Hockey Stick Explanation
Posted by Jeff Id on July 6, 2010
There is quite a bit of confusion about the nature of hockey stick temperature constructions. Currently, many non-paleo climate scientists seem to want to avoid the discussion altogether. However, these studies are still freely passed through review, which seems to me a very biased point of view. I reported here, on an open review of a paper written by Ammann on a different method for scaling proxies to correct for variance loss in proxies. As I read it, it looks like a method which will get closer to a proper solution but not fix the problems. It seems that some climate scientists have fully recognized the problem of Mannian style reconstructions and are interested in improving the results.
This probably has come about after the NAS panel’s report on Mann’s hockey stick but whatever the reason it is good news.
In blogland, people tend to see the hockey stick as a temperature graph that Steve McIntyre debunked. What is a commonly missed point is that the first hockey stick was the result of mathematical error causing the preferential selection of a certain group of high variance proxies. Since that time, that particular error has been corrected but current hockey sticks are created by different proxies and methods. All of these global temperature methods that I have read – and there have been many – try to linearly re-weight multiple proxies to provide the best match to measured temperature. Since the proxies are noisy – very noisy – this reweighting process preferentially selects noise which happens to create better agreement to measured temperatures and deweights the noise which doesn’t agree. The result is that the signal in the measured temperature region becomes a good match (because of the noise) while the historic noise is unsorted and randomly combined. The near guaranteed result when the measured temperature you are matching is an upslope is a flat pre-measurement handle and an unprecedented blade. Again, this is due to the noise and has nothing to do with the signal. Nobody even knows if there is a temperature signal in trees.
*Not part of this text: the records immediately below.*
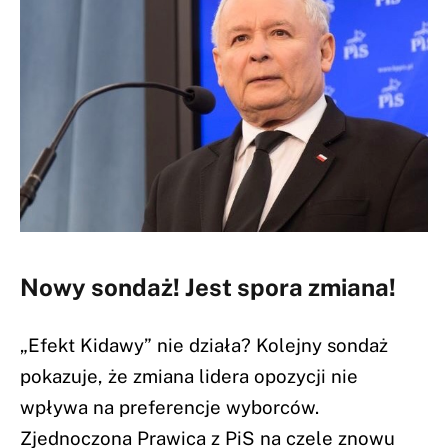
Nowy sondaż! Jest spora zmiana!
„Efekt Kidawy” nie działa? Kolejny sondaż
pokazuje, że zmiana lidera opozycji nie
wpływa na preferencje wyborców.
Zjednoczona Prawica z PiS na czele znowu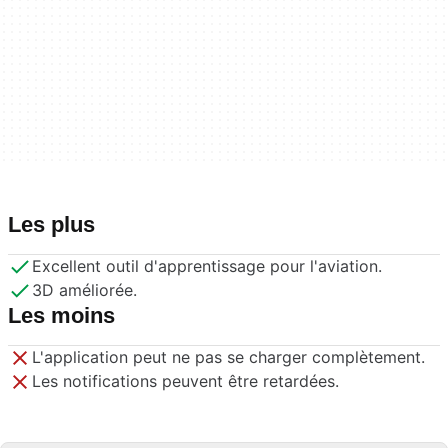
Les plus
Excellent outil d'apprentissage pour l'aviation.
3D améliorée.
Les moins
L'application peut ne pas se charger complètement.
Les notifications peuvent être retardées.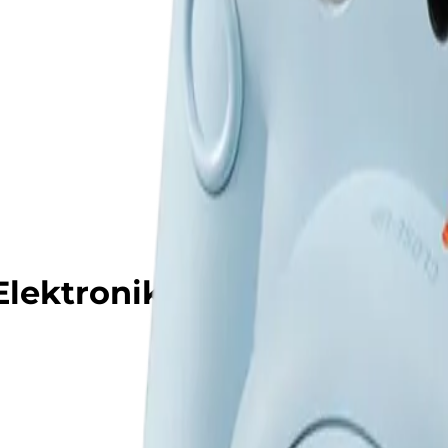
ektronika və Məişət Texn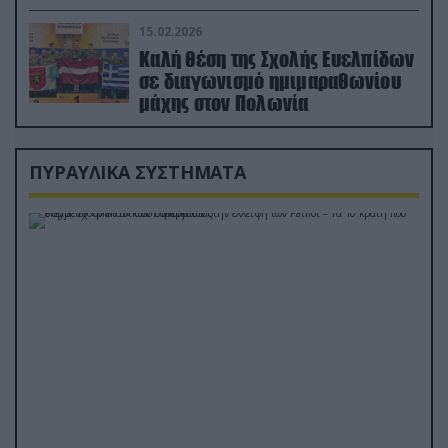
διέσωσε τον πιλότο του F-15
15.02.2026
Καλή θέση της Σχολής Ευελπίδων
σε διαγωνισμό ημιμαραθωνίου
μάχης στον Πολωνία
ΠΥΡΑΥΛΙΚΑ ΣΥΣΤΗΜΑΤΑ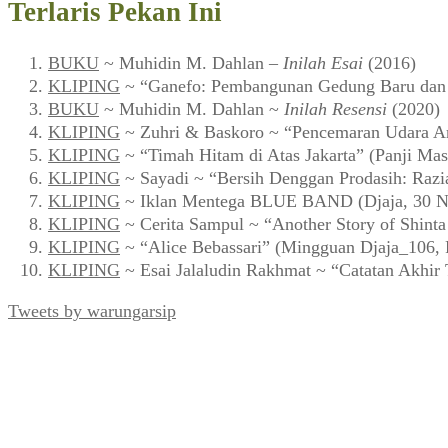
Terlaris Pekan Ini
BUKU
~ Muhidin M. Dahlan –
Inilah Esai
(2016)
KLIPING
~ “Ganefo: Pembangunan Gedung Baru dan F
BUKU
~ Muhidin M. Dahlan ~
Inilah Resensi
(2020)
KLIPING
~ Zuhri & Baskoro ~ “Pencemaran Udara Ar
KLIPING
~ “Timah Hitam di Atas Jakarta” (Panji Mas
KLIPING
~ Sayadi ~ “Bersih Denggan Prodasih: Razi
KLIPING
~ Iklan Mentega BLUE BAND (Djaja, 30 N
KLIPING
~ Cerita Sampul ~ “Another Story of Shint
KLIPING
~ “Alice Bebassari” (Mingguan Djaja_106, 
KLIPING
~ Esai Jalaludin Rakhmat ~ “Catatan Akhir
Tweets by warungarsip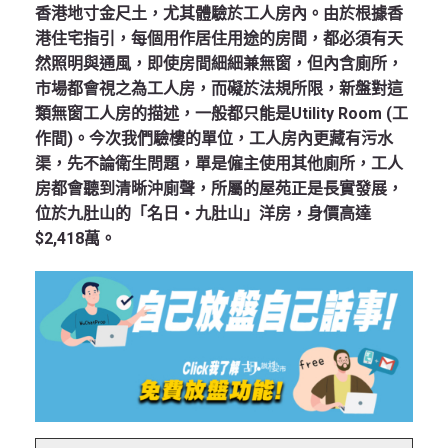
香港地寸金尺土，尤其體驗於工人房內。由於根據香
港住宅指引，每個用作居住用途的房間，都必須有天
然照明與通風，即使房間細細兼無窗，但內含廁所，
市場都會視之為工人房，而礙於法規所限，新盤對這
類無窗工人房的描述，一般都只能是Utility Room (工
作間)。今次我們驗樓的單位，工人房內更藏有污水
渠，先不論衛生問題，單是僱主使用其他廁所，工人
房都會聽到清晰沖廁聲，所屬的屋苑正是長實發展，
位於九肚山的「名日‧九肚山」洋房，身價高達
$2,418萬。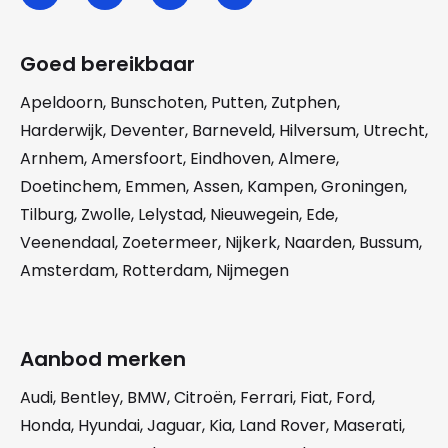
Goed bereikbaar
Apeldoorn
,
Bunschoten
,
Putten
,
Zutphen
,
Harderwijk
,
Deventer
,
Barneveld
,
Hilversum
,
Utrecht
,
Arnhem
,
Amersfoort
,
Eindhoven
,
Almere
,
Doetinchem
,
Emmen
,
Assen
,
Kampen
,
Groningen
,
Tilburg
,
Zwolle
,
Lelystad
,
Nieuwegein
,
Ede
,
Veenendaal
,
Zoetermeer
,
Nijkerk
,
Naarden
,
Bussum
,
Amsterdam
,
Rotterdam
,
Nijmegen
Aanbod merken
Audi
,
Bentley
,
BMW
,
Citroën
,
Ferrari
,
Fiat
,
Ford
,
Honda
,
Hyundai
,
Jaguar
,
Kia
,
Land Rover
,
Maserati
,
Now in the link above ordinary least squares (OLS) is compared to the new method which regresses one proxy at a time using the OLS method to estimate residuals. It doesn’t matter if you don’t get that part because it’s just another way to calculate what to multiply times each series before adding them together.
Items which match better to temperature still get more heavily weighted than those which don’t.
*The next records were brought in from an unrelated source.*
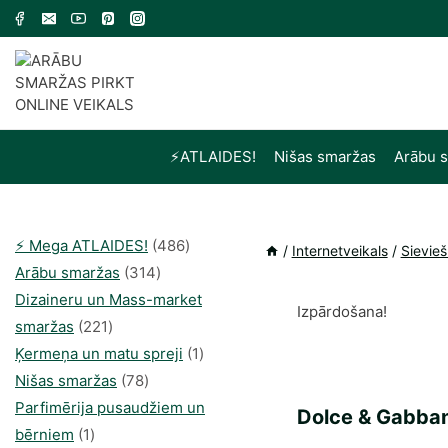
Skip
to
content
⚡️ATLAIDES!
Nišas smaržas
Arābu 
486
⚡️ Mega ATLAIDES!
486
/
Internetveikals
/
Sievie
314
produkts
Arābu smaržas
314
produkti
Dizaineru un Mass-market
Izpārdošana!
221
smaržas
221
produkts
1
Ķermeņa un matu spreji
1
78
produkti
Nišas smaržas
78
produkts
Parfimērija pusaudžiem un
Dolce & Gabban
1
bērniem
1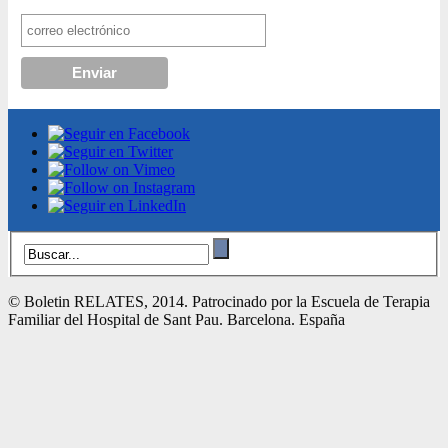
© Boletin RELATES, 2014. Patrocinado por la Escuela de Terapia
Familiar del Hospital de Sant Pau. Barcelona. España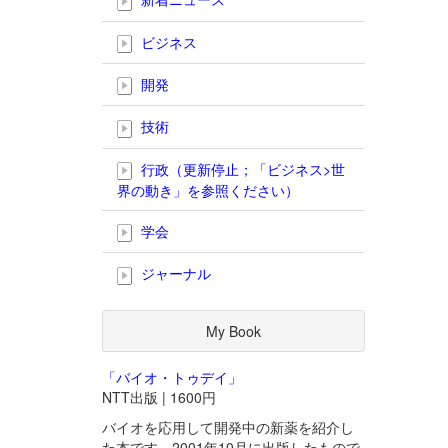
ビジネス
開発
技術
行政（更新停止；「ビジネス>世
界の動き」を参照ください）
学会
ジャーナル
My Book
「バイオ・トゥデイ」
NTT出版 | 1600円
バイオを応用して開発中の新薬を紹介し
た本です。2001年10月に出版したもので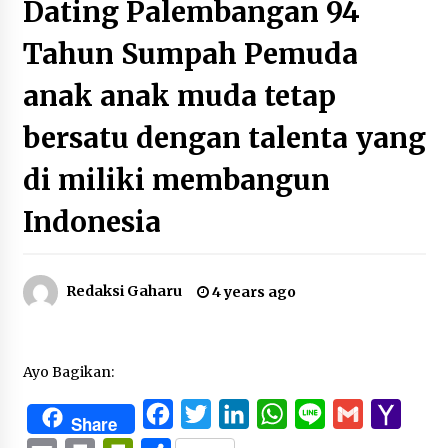
Dating Palembangan 94
Tahun Sumpah Pemuda
anak anak muda tetap
bersatu dengan talenta yang
di miliki membangun
Indonesia
Redaksi Gaharu
4 years ago
Ayo Bagikan:
Facebook
Twitter
LinkedIn
WhatsApp
Line
Gmail
Yaho
Share
Mail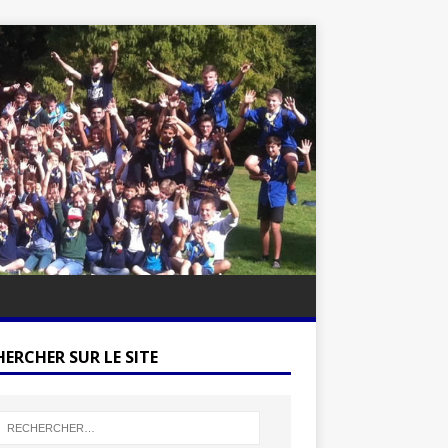
ERCHER SUR LE SITE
Climate scientists like to call it variance loss to the low frequency signal, I prefer to refer to it as variance amplification of the noise. The OLS method shown is, like many methods, completely insensitive to the sign of the proxies. In other words a downslope proxy with an inverted temperature profile will be flipped upside down and weighted heavily. Of course the physical meaning of reading a thermometer upside down (because you like the fit better) is nonsense. I found the discussion of these effects by climate scientists posting replies to the paper by Ammann to be interesting in that they acknowledge and understand that Mannian’s latest reconstructions will likely exhibit these characteristics, but find that many seem to have failed to understand the reasons for this variance amplification problem. They discuss testing various methods against different types of noise and this sort of thing, an excellent idea, but really seem to skirt around the root cause of the AUTOMATIC AND GUARANTEED variance differential between the calibration range and the historic range. — See hockey stick posts linked above for more.
If you have interest in these things, the link above and the replies in the interactive discussion are quite interesting and informative.
Here is a comment which I noted in my previous post, made by one of the reviews in the interactive discussion.
However, it is well established in the statistical literature that traditional regression parameter estimation can lead to substantial amplitude attenuation if the predictors carry significant amounts of noise.
This has been an endless point made here but still many people have failed to understand the difference between these methods and the Mannian original hockey stick method. It’s also worth noting that these methods are applied throughout proxy based climatology and I’ve not seen a single good one. Dr. Loehle made the best real effort by averaging pre-calibrated curves but his source data could very well be nonsense as nobody has any proof that these proxies are in any way temperature. Other papers using multi-proxy methods include rainfall estimates, sea ice extent and even one in coral that was run at Climate Audit. They all seem to contain the same kinds of regressions, they keep finding unprecedented results, and they keep being passed through review despite these known MAJOR issues.
Anyway, it seemed worthwhile to call attention to this paper again and to try again and explain what is creating so many unprecedented paleoclimatology curves. I hope that climate scientists continue their progress toward being honest about the horrible state of paleoclimatology and step back from the “unprecedented” language. So far, there has been very little change.